LiskArchive / lisk-sdk

🔩 Lisk software development kit
https://lisk.com
Apache License 2.0
2.72k stars 455 forks source link

Failing node synchronization #8432

Closed has5aan closed 1 year ago

has5aan commented 1 year ago

Expected behavior

Nodes should synchronize.

Actual behavior

Nodes are unable to synchronize caused by;

  1. ~~Another issue observed was one of the nodes throwing; [err=Cannot read properties of undefined (reading 'moduleStore')] Failed to generate a block. Perhaps moduleStore is not initialized properly within ABIHandler.initStateMachine.~~ This is addressed under #8460

  2. ~~One of the nodes throws New tip of the chain has no preference over the previous tip before synchronizing - This happens because the node when synchronizing doesn't receive peerInfo from P2P library. In a scenario, where three nodes are running and generating blocks, all unable to discover each other. Let them generate a few rounds, eventually relaunch them with fixed-peers configured, relaunching them theoretically at the same time will increase the chances of reproducing the issue. It is possible to land on this scenario where supposedly correct tip received from a peer is rejected, this is happening because; PeerInfo.options for the configured fixed peers received from Network.getConnectedPeers is incorrect, the concerned node at this stage is perhaps not initialized and a request over the WS is failing at this stage, however, delaying invocation of nodes allowing them to initialize all components resolves this.~~ Peer tip does not have preference over current tip. This is expected behavior, as nodeInfo is received from the peers and not polled.

Steps to reproduce

Ran three nodes, with 34, 34 and 33 validators split from dev-validators.json, lets call them pos-mainchain, sync and sync2. All configured in a way so they are unable to discover each other as peer nodes.
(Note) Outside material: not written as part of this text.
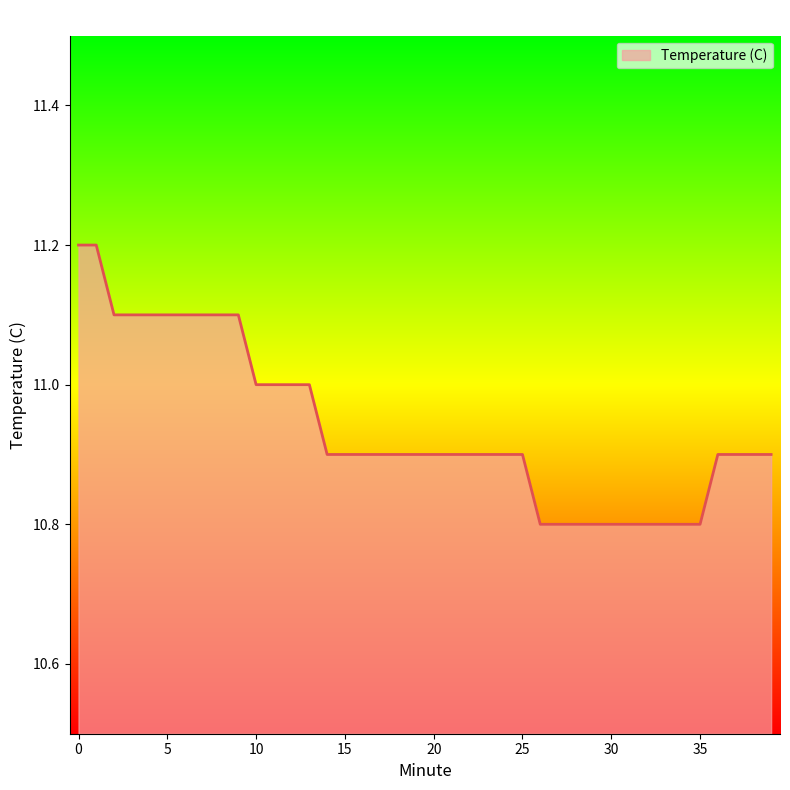

What is the difference between the maximum and minimum values?

0.4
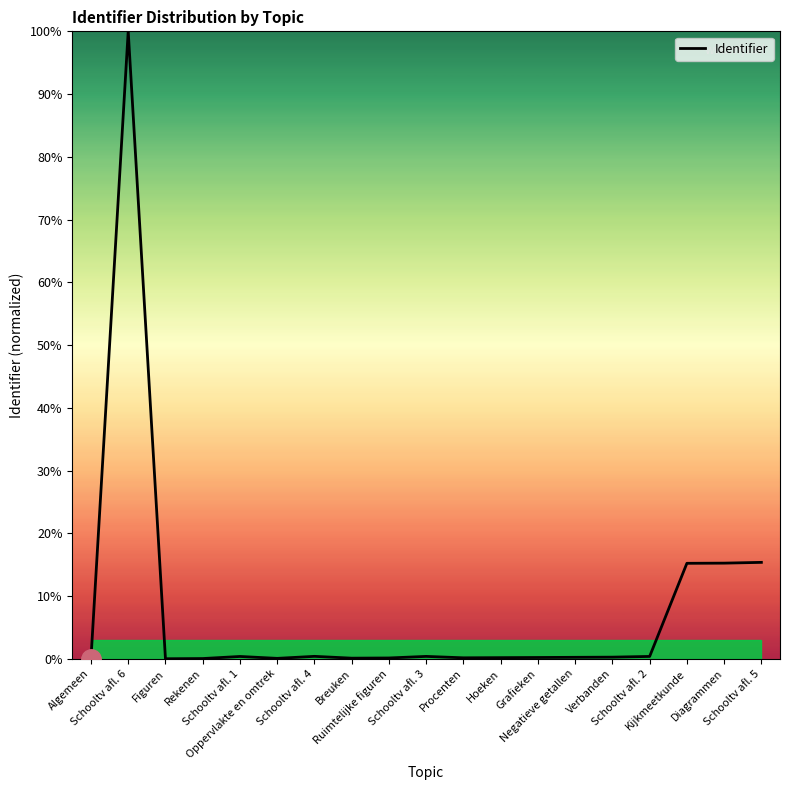

What is the difference between the maximum and minimum values?

100.0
Let these three nodes ran independently for a few rounds (it was possible to reproduce the issue twice with each node having generated 40 or 70 rounds) Eventually relaunching the three nodes, with seed peers configured enabling them to sync and land on a single chain.

Which version(s) does this affect? (Environment, OS, etc...)

Lisk SDK development branch.

has5aan commented 1 year ago

Peer tip does not have preference over current tip. issue.

This is expected as NodeInfo is received from the connecting node and not polled, and if it is not received, its options field is set to default value. This result in the Peer tip does not have preference over current tip. error, as the selected peer's properties height and maxHeightPrevoted are set to 0, which results in the call to BlockSynchronizationMechanism.isDifferentChain causing the error.

This is also possible if NodeInfo is already received for each connected peer, and as a peer is randomly selected an already connected and has height and maxHeightPrevoted are lower than the node syncing blocks, resulting in the the same error.